France.—The first regular infant school was established in Paris at the beginning of the 19th century and styled a Salle d’essai. In 1828 a model school, called a Salle d’asile, was started, followed shortly by similar institutions all over France. State recognition and inspection were granted, and by 1836 there were over 800 in Paris and the provinces. In 1848 they became establishments of public instruction, and the name École maternelle which they have since borne was given them. Every commune with 2000 inhabitants must have one of these schools or a Classe enfantine. Admission is free, but not compulsory, for children between two and six. Food and clothes are provided in exceptional cases. Formal mental instruction is still given to a large extent, and the older children are taught reading, writing and arithmetic. Though the staffs of the school include femmes de service, not so much attention is paid to cleanliness as in Belgium, nor is so much stress laid on hygiene. In 1906–1907 there were 4111 public and private Écoles maternelles in France, with over 650,000 pupils. The closing of the clerical schools has led to some diminution in the numbers.

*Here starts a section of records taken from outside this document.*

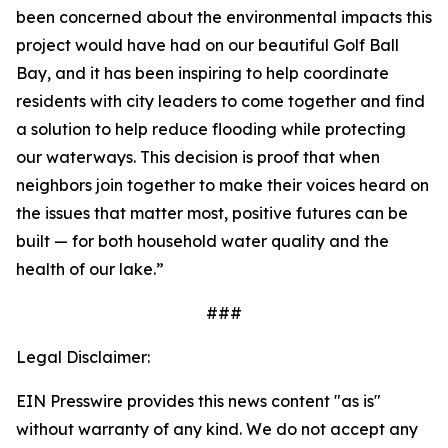
been concerned about the environmental impacts this
project would have had on our beautiful Golf Ball
Bay, and it has been inspiring to help coordinate
residents with city leaders to come together and find
a solution to help reduce flooding while protecting
our waterways. This decision is proof that when
neighbors join together to make their voices heard on
the issues that matter most, positive futures can be
built — for both household water quality and the
health of our lake.”
###
Legal Disclaimer:
EIN Presswire provides this news content "as is"
without warranty of any kind. We do not accept any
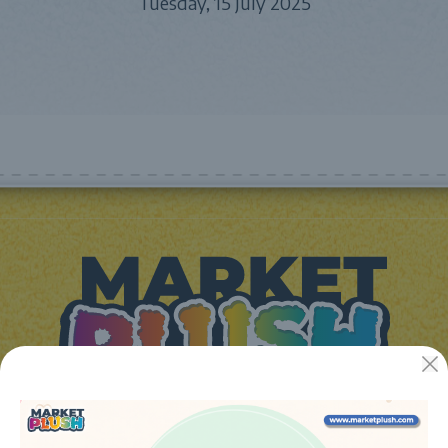
Tuesday, 15 July 2025
JUGUETES Y REGALOS ONLINE S.L.U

Germany.—There are two classes of institution in Germany for children between the ages of 21 or 3 and 6. These are the Kleinkinderbewahranstalten and Kindergarten. The first are primarily social in purpose, and afford a place for the children of mothers who have to leave their homes for work. These institutions, principally conducted by religious or charitable societies, remain open all day and meals are provided. Many of them have a kindergarten attached, and others provide some training on Froebelian principles. The kindergartens proper are also principally in private hands, though most municipalities grant financial assistance. They are conducted on advanced Froebelian methods, and formal teaching in reading, writing and arithmetic is excluded. In Cologne, Düsseldorf, Frankfort and Munich there are municipal schools. The state gives no recognition to these institutions and they form no part of the public system of education.
Switzerland.—In the German speaking cantons the smaller towns and villages provide for the younger children by Bewahranstalten, generally under private management with public financial help. The larger towns provide kindergartens where the training is free but not compulsory for children from four to six. These are generally conducted on Froebel’s system and there is no formal instruction. In the French speaking cantons the Écoles enfantines are recognized as the first stage of elementary education. They are free and not compulsory for children from three to six years of age. (C. We.)